Witnesses described a firefight lasting over an hour, with US helicopters called in for air support.
The attack was carried out by the American forces, and the Somali government was pre-informed about the attack, said a Somali official.
A spokesman for the Shabab said that one of their fighters had been killed but the group claimed it had beaten back the US commando assault.
American officials initially reported that they had seized the Shabab leader, but later backed off their claim.
A United States official said that no Americans had been killed or wounded and that the Americans “disengaged after inflicting some Shabab casualties.”

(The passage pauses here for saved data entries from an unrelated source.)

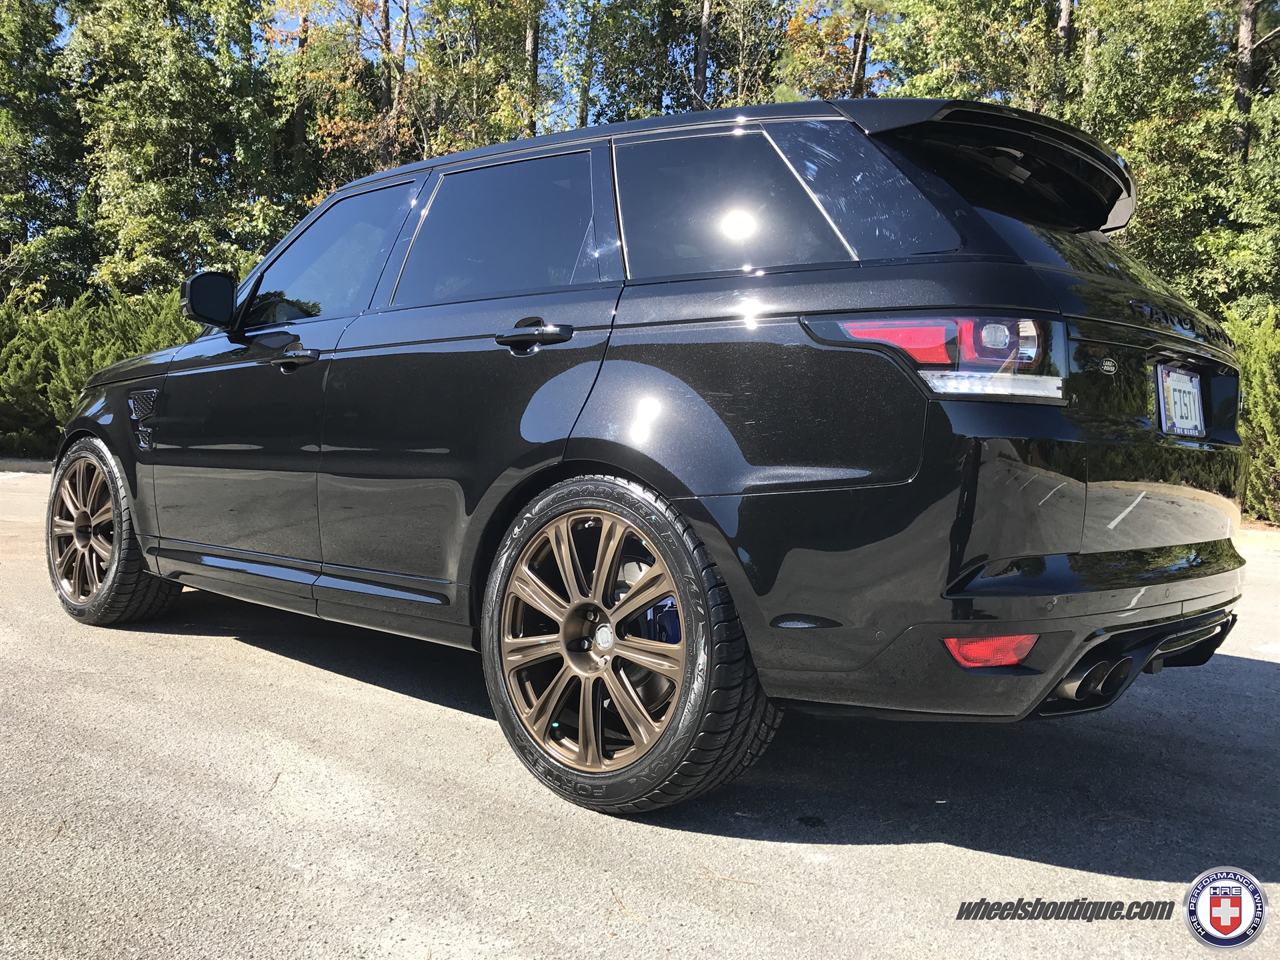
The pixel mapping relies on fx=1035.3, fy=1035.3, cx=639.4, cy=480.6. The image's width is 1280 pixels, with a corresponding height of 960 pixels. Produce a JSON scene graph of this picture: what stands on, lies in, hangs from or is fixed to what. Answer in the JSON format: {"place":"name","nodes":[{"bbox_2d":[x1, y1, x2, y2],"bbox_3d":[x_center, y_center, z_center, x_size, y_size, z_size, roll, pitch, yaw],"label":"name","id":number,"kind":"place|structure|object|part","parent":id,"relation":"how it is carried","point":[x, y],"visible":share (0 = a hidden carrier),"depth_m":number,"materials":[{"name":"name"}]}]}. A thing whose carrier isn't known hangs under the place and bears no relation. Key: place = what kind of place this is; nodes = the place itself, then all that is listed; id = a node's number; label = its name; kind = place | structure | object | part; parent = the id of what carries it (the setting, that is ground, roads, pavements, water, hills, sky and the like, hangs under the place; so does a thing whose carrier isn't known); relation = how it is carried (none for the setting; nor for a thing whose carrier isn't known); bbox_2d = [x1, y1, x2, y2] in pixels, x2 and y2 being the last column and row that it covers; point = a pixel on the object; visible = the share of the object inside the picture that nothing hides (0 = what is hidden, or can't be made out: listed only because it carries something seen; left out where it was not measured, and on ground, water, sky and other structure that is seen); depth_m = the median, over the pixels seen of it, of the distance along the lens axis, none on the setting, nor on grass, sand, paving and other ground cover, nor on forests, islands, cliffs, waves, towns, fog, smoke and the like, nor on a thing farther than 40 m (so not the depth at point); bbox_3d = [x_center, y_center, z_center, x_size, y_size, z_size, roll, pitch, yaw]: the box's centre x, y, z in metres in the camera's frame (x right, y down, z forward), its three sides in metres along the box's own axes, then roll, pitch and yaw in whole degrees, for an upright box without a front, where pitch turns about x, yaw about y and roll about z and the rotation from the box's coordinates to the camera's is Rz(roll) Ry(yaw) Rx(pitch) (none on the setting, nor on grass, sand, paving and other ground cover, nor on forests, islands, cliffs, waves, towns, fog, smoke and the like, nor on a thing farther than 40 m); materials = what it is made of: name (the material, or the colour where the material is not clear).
{"place":"outdoors","nodes":[
{"label":"outdoors","id":0,"kind":"place"},
{"bbox_2d":[56,0,882,134],"label":"sky","id":1,"kind":"structure","parent":0,"point":[282,25],"materials":[{"name":"blue"}]},
{"bbox_2d":[0,465,1279,959],"label":"asphalt pavement","id":2,"kind":"structure","parent":0,"point":[1027,864],"materials":[{"name":"grey"}]},
{"bbox_2d":[0,456,55,474],"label":"curb","id":3,"kind":"structure","parent":2,"relation":"on","point":[46,463],"depth_m":13.46,"materials":[{"name":"grey concrete"}]},
{"bbox_2d":[608,886,645,923],"bbox_3d":[-0.026,0.844,2.058,0.042,0.014,0.226,-1,5,-22],"label":"twig","id":4,"kind":"object","parent":2,"relation":"on","point":[616,899],"visible":0.82,"depth_m":2.06,"materials":[{"name":"brown wood"}]},
{"bbox_2d":[46,94,1246,818],"bbox_3d":[-0.370,-0.242,3.989,4.562,1.777,1.944,4,5,39],"label":"black suv","id":5,"kind":"object","parent":2,"relation":"on","point":[968,617],"visible":0.98,"depth_m":2.63,"materials":[{"name":"black metal"}]},
{"label":"wheel","id":6,"kind":"part","parent":5,"relation":"part of","materials":[{"name":"rubber"}]},
{"label":"mirror","id":7,"kind":"part","parent":5,"relation":"part of","materials":[{"name":"black mirror"}]},
{"label":"front door handle","id":8,"kind":"part","parent":5,"relation":"part of","materials":[{"name":"metal"}]},
{"label":"front door window","id":9,"kind":"part","parent":5,"relation":"part of","materials":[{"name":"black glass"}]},
{"label":"door window","id":10,"kind":"part","parent":5,"relation":"part of","materials":[{"name":"glass"}]},
{"label":"door handle","id":11,"kind":"part","parent":5,"relation":"part of","materials":[{"name":"black metal"}]},
{"label":"alloy rim","id":12,"kind":"part","parent":5,"relation":"part of","materials":[{"name":"metal"}]},
{"label":"wheel","id":13,"kind":"part","parent":5,"relation":"part of","materials":[{"name":"black rubber"}]},
{"label":"quarter window","id":14,"kind":"part","parent":5,"relation":"part of","materials":[{"name":"glass"}]},
{"label":"quarter window","id":15,"kind":"part","parent":5,"relation":"part of","materials":[{"name":"glass"}]},
{"label":"taillight","id":16,"kind":"part","parent":5,"relation":"part of","materials":[{"name":"red plastic"}]},
{"label":"window","id":17,"kind":"part","parent":5,"relation":"part of","materials":[{"name":"black glass"}]},
{"bbox_2d":[1156,362,1204,436],"bbox_3d":[1.618,-0.236,3.084,0.064,0.202,0.344,4,5,39],"label":"license plate","id":18,"kind":"object","parent":5,"relation":"attached to","point":[1185,388],"visible":0.96,"depth_m":3.06,"materials":[{"name":"white metal"}]},
{"bbox_2d":[696,866,757,886],"bbox_3d":[0.180,0.833,2.193,0.181,0.014,0.047,3,5,29],"label":"twig","id":19,"kind":"object","parent":2,"relation":"on","point":[717,875],"visible":0.84,"depth_m":2.19,"materials":[{"name":"brown wood"}]},
{"bbox_2d":[1234,524,1279,550],"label":"curb","id":20,"kind":"structure","parent":2,"relation":"on","point":[1260,533],"depth_m":8.12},
{"label":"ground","id":21,"kind":"structure","parent":0},
{"bbox_2d":[0,0,94,308],"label":"tree","id":22,"kind":"object","parent":21,"relation":"on","point":[11,122],"visible":0.85,"depth_m":20.81,"materials":[{"name":"green plant"}]},
{"bbox_2d":[0,282,200,456],"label":"shrub","id":23,"kind":"object","parent":21,"relation":"on","point":[107,361],"visible":0.43,"depth_m":14.79,"materials":[{"name":"green plant"}]},
{"bbox_2d":[66,0,298,303],"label":"tree","id":24,"kind":"object","parent":21,"relation":"on","point":[152,146],"visible":0.81,"depth_m":19.46,"materials":[{"name":"green plant"}]},
{"bbox_2d":[268,0,411,198],"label":"tree","id":25,"kind":"object","parent":21,"relation":"on","point":[337,119],"visible":0.55,"depth_m":21.66,"materials":[{"name":"plant"}]},
{"bbox_2d":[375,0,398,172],"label":"tree","id":26,"kind":"object","parent":21,"relation":"on","point":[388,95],"visible":0.4,"depth_m":21.99,"materials":[{"name":"brown plant"}]},
{"bbox_2d":[402,0,549,160],"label":"tree","id":27,"kind":"object","parent":21,"relation":"on","point":[505,33],"visible":0.59,"depth_m":20.38,"materials":[{"name":"plant"}]},
{"bbox_2d":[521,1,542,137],"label":"tree","id":28,"kind":"object","parent":21,"relation":"on","point":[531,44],"visible":0.33,"depth_m":20.10,"materials":[{"name":"brown plant"}]},
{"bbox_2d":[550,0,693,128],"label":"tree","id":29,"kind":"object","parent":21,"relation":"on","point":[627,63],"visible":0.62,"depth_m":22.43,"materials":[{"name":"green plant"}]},
{"bbox_2d":[691,0,712,109],"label":"tree","id":30,"kind":"object","parent":21,"relation":"on","point":[703,28],"visible":0.33,"depth_m":20.43,"materials":[{"name":"brown wood"}]},
{"bbox_2d":[698,0,801,110],"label":"tree","id":31,"kind":"object","parent":21,"relation":"on","point":[743,98],"visible":0.6,"depth_m":21.66,"materials":[{"name":"plant"}]},
{"bbox_2d":[770,0,883,100],"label":"tree","id":32,"kind":"object","parent":21,"relation":"on","point":[804,60],"visible":0.43,"depth_m":20.08,"materials":[{"name":"plant"}]},
{"bbox_2d":[872,0,1067,112],"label":"tree","id":33,"kind":"object","parent":21,"relation":"on","point":[950,41],"visible":0.47,"depth_m":16.73,"materials":[{"name":"green plant"}]},
{"bbox_2d":[1054,0,1074,108],"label":"tree","id":34,"kind":"object","parent":21,"relation":"on","point":[1064,28],"visible":0.24,"depth_m":16.18,"materials":[{"name":"brown"}]},
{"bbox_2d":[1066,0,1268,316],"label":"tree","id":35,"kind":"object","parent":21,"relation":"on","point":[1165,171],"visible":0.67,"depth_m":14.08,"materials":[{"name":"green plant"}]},
{"bbox_2d":[1222,306,1279,525],"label":"shrub","id":36,"kind":"object","parent":21,"relation":"on","point":[1257,361],"visible":0.48,"depth_m":9.58,"materials":[{"name":"green plant"}]}
]}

During the Westgate shopping mall massacre in Nairobi, FBI had sent dozens of agents to take part in the probe. This morning's commando attack was an outcome of that involvement.

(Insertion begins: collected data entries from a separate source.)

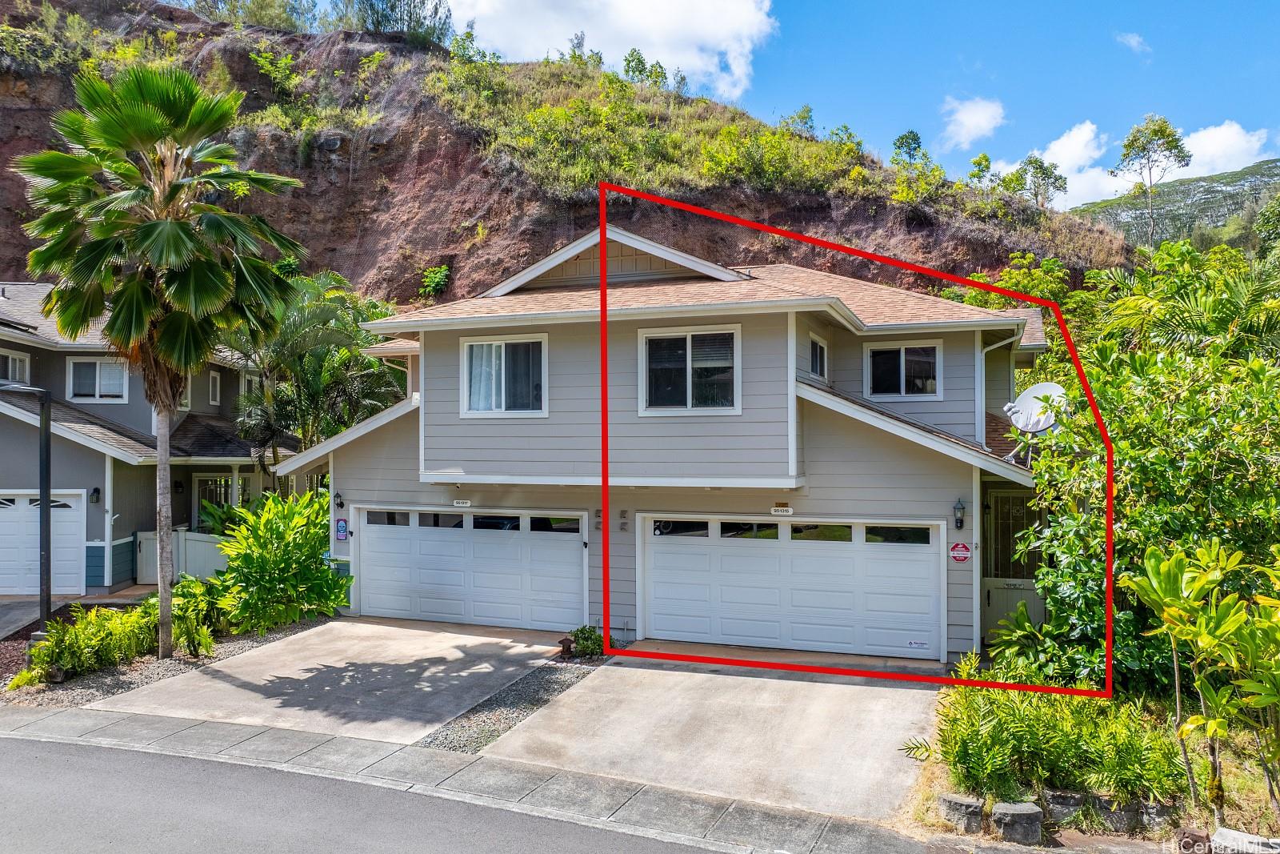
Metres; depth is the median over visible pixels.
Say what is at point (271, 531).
shrub
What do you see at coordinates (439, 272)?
shrub
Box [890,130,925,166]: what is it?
tree
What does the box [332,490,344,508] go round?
wall lamp
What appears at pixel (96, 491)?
wall lamp
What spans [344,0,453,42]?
tree
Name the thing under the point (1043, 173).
tree
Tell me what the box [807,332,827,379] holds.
window
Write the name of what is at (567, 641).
light
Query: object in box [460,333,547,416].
window
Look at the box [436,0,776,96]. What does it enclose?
cloud
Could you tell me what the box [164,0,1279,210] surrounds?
sky
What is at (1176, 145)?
tree
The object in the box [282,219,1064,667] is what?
house
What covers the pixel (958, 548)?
sign
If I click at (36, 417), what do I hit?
neighboring house
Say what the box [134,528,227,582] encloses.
white fence
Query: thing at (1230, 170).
cloud
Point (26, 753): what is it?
road
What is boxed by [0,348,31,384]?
window
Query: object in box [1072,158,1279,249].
distant hill
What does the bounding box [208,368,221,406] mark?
window
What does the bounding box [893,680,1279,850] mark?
garden bed
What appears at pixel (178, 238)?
palm tree
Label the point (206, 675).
driveway
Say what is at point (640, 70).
tree
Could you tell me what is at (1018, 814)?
retaining wall block
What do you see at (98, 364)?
window
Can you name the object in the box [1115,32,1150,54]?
cloud
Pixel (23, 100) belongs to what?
hill
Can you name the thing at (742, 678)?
driveway
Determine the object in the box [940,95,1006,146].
cloud
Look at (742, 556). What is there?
garage door
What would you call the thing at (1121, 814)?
rock
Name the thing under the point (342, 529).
wall sign
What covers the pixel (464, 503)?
house number sign
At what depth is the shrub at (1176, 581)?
6.74 m
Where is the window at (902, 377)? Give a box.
[864,339,943,398]
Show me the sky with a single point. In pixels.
(898, 113)
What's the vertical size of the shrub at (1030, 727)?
1.087 m
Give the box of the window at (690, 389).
[636,324,741,414]
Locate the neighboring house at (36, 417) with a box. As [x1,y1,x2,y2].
[0,280,301,594]
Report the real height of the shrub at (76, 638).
0.970 m
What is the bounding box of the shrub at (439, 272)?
[419,264,451,298]
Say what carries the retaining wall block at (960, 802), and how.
on the garden bed at (1250, 800)
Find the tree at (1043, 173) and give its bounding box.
[1008,153,1068,209]
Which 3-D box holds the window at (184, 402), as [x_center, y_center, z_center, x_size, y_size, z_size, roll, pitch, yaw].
[-10.667,-0.852,19.653,0.275,1.238,0.696,0,-1,22]
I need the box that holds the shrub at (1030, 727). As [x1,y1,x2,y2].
[920,652,1181,805]
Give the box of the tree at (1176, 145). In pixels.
[1112,112,1191,246]
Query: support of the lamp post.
on the gravel bed at (106, 690)
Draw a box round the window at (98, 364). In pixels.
[66,356,128,402]
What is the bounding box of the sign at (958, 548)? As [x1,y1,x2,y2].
[948,541,971,562]
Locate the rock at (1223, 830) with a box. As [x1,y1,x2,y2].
[1212,826,1279,853]
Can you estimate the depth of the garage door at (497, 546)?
14.79 m
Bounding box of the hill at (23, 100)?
[0,0,1139,308]
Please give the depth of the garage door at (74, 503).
17.61 m
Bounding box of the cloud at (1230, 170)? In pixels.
[992,116,1277,210]
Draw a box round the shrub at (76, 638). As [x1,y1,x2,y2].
[11,603,159,685]
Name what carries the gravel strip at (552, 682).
on the ground
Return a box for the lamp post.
[5,384,51,631]
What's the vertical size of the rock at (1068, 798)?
0.279 m
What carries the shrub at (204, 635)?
on the gravel bed at (106, 690)
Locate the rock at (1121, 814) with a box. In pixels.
[1082,793,1143,832]
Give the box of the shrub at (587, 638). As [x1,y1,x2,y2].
[565,624,607,657]
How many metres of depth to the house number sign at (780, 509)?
12.71 m
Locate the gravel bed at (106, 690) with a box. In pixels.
[0,614,330,710]
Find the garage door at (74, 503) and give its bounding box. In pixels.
[0,489,87,594]
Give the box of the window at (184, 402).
[177,375,191,410]
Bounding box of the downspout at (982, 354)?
[979,329,1020,444]
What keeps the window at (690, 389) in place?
in the house at (895, 451)
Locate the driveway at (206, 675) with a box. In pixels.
[86,618,574,744]
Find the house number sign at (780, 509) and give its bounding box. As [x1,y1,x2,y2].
[770,504,792,514]
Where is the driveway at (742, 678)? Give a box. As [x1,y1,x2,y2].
[484,650,945,821]
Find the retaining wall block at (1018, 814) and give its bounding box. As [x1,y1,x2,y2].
[990,800,1044,842]
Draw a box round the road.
[0,729,743,853]
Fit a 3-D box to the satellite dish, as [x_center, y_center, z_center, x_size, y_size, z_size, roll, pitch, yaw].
[5.866,-0.083,12.645,0.867,1.103,0.811,0,-1,-19]
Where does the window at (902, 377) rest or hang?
in the house at (895, 451)
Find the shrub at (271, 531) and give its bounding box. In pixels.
[210,488,350,630]
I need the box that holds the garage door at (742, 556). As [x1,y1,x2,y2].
[640,513,945,662]
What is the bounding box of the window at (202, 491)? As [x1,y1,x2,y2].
[192,472,235,528]
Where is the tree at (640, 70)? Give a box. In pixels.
[621,48,651,82]
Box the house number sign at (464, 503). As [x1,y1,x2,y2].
[452,498,472,506]
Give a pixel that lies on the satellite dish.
(1033, 391)
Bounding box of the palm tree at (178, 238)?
[13,60,301,654]
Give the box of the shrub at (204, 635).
[168,572,229,656]
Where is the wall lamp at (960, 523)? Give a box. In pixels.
[952,497,966,529]
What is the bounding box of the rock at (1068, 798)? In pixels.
[1044,789,1091,822]
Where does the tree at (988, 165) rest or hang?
on the hill at (23, 100)
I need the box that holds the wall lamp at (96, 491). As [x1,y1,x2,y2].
[89,486,101,503]
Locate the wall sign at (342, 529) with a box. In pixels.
[334,517,347,539]
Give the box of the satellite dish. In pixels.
[1004,380,1067,433]
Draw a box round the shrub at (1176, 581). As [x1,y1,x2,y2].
[1119,536,1279,822]
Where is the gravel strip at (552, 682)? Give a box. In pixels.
[418,652,605,752]
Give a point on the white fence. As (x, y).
(189, 543)
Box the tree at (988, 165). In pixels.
[967,152,995,183]
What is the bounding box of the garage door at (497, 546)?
[352,504,586,630]
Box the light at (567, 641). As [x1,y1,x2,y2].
[556,635,574,657]
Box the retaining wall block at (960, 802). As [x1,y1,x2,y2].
[936,792,986,833]
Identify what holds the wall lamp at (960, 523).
attached to the house at (895, 451)
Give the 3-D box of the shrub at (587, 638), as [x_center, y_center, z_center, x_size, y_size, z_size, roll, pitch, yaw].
[-0.747,3.163,12.458,0.676,0.483,0.676,0,-1,22]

A witness in Baraawe said the house was known as a place where senior foreign commanders stayed. He could not say whether they were there when the attack began, but he said 12 well-trained Shabab fighters scheduled for a mission abroad were staying there at the time of the assault.

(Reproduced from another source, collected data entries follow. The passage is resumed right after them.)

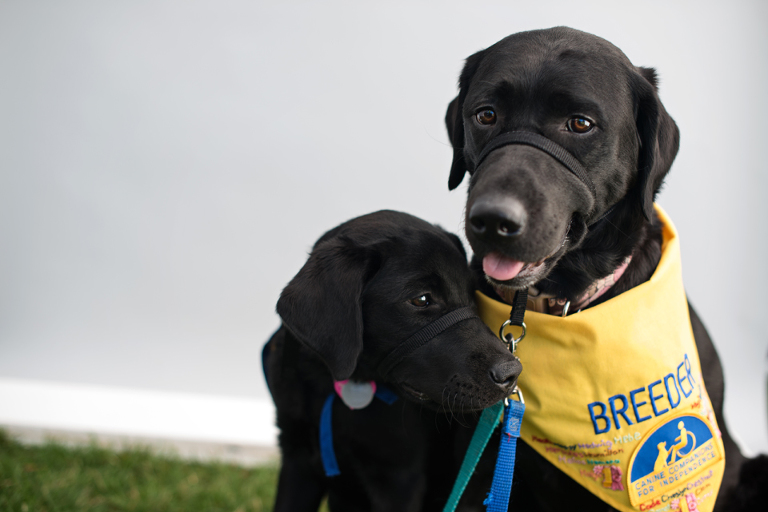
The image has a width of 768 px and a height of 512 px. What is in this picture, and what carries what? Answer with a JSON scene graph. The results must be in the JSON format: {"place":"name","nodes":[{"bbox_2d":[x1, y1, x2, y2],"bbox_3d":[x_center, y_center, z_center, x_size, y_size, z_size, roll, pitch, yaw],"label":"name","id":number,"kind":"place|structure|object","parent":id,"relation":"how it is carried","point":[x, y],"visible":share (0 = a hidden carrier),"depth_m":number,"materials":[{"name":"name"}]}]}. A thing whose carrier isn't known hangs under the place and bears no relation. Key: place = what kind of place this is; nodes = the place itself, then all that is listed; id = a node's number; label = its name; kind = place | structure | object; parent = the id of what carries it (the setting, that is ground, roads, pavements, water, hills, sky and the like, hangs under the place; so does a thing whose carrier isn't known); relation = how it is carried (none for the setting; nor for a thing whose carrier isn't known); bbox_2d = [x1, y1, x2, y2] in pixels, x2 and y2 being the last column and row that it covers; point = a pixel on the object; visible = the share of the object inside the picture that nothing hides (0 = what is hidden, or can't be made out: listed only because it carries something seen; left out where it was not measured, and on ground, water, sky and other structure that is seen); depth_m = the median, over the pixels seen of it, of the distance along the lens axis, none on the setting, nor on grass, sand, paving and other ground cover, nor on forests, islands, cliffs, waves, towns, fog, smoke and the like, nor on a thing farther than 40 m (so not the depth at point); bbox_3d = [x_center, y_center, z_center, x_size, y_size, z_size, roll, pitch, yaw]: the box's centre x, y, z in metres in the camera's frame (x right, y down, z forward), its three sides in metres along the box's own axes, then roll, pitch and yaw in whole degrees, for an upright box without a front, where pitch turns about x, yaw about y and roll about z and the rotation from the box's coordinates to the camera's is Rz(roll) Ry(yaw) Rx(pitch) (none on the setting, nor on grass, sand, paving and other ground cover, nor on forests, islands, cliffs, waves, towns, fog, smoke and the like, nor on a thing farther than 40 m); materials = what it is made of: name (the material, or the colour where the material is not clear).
{"place":"outdoors","nodes":[
{"label":"outdoors","id":0,"kind":"place"},
{"bbox_2d":[0,431,286,511],"label":"lawn","id":1,"kind":"structure","parent":0,"point":[199,502],"materials":[{"name":"green plant"}]},
{"bbox_2d":[0,0,767,460],"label":"wall","id":2,"kind":"structure","parent":0,"point":[414,203],"depth_m":1.86,"materials":[{"name":"paint"}]},
{"bbox_2d":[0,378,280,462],"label":"white ledge","id":3,"kind":"structure","parent":2,"relation":"attached to","point":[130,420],"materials":[{"name":"white paint"}]},
{"bbox_2d":[261,210,525,511],"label":"puppy","id":4,"kind":"object","parent":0,"point":[436,236],"visible":0.9,"depth_m":1.18},
{"bbox_2d":[262,332,394,478],"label":"dog harness","id":5,"kind":"object","parent":4,"relation":"on","point":[265,354],"visible":0.32,"depth_m":1.19,"materials":[{"name":"blue fabric"}]},
{"bbox_2d":[333,377,375,408],"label":"dog tag","id":6,"kind":"object","parent":4,"relation":"attached to","point":[370,394],"visible":0.65,"depth_m":1.22,"materials":[{"name":"silver metal"}]},
{"bbox_2d":[377,307,477,377],"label":"head halter","id":7,"kind":"object","parent":4,"relation":"on","point":[444,326],"visible":0.7,"depth_m":1.19,"materials":[{"name":"black fabric"}]},
{"bbox_2d":[447,27,767,511],"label":"black dog","id":8,"kind":"object","parent":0,"point":[486,75],"visible":0.89,"depth_m":1.18},
{"bbox_2d":[478,131,592,194],"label":"head halter","id":9,"kind":"object","parent":8,"relation":"on","point":[544,148],"visible":0.56,"depth_m":1.17,"materials":[{"name":"black fabric"}]},
{"bbox_2d":[491,255,632,315],"bbox_3d":[0.121,0.014,1.189,0.094,0.047,0.120,2,7,4],"label":"dog collar","id":10,"kind":"object","parent":8,"relation":"on","point":[619,272],"visible":0.28,"depth_m":1.17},
{"bbox_2d":[444,394,524,511],"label":"leash","id":11,"kind":"object","parent":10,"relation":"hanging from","point":[502,447],"visible":1,"depth_m":1.18,"materials":[{"name":"teal fabric"}]},
{"bbox_2d":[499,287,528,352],"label":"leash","id":12,"kind":"object","parent":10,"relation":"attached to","point":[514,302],"visible":0.92,"depth_m":1.15,"materials":[{"name":"black fabric"}]},
{"bbox_2d":[479,205,726,511],"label":"bandana","id":13,"kind":"object","parent":8,"relation":"on","point":[544,426],"visible":0.8,"depth_m":1.17,"materials":[{"name":"yellow fabric"}]}
]}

A spokesman for the Kenyan military said Saturday that it had identified four of the attackers at Westgate shopping mall from surveillance footage as Abu Baara al-Sudani, Omar Nabhan, Khattab al-Kene and a man known only as Umayr.
The spokesman, Maj. Emmanuel Chirchir, said none of the militants had escaped the mall. “They're all dead,” he said.
The footage, broadcast on Kenyan television on Friday night, showed four attackers moving about the mall with cool nonchalance.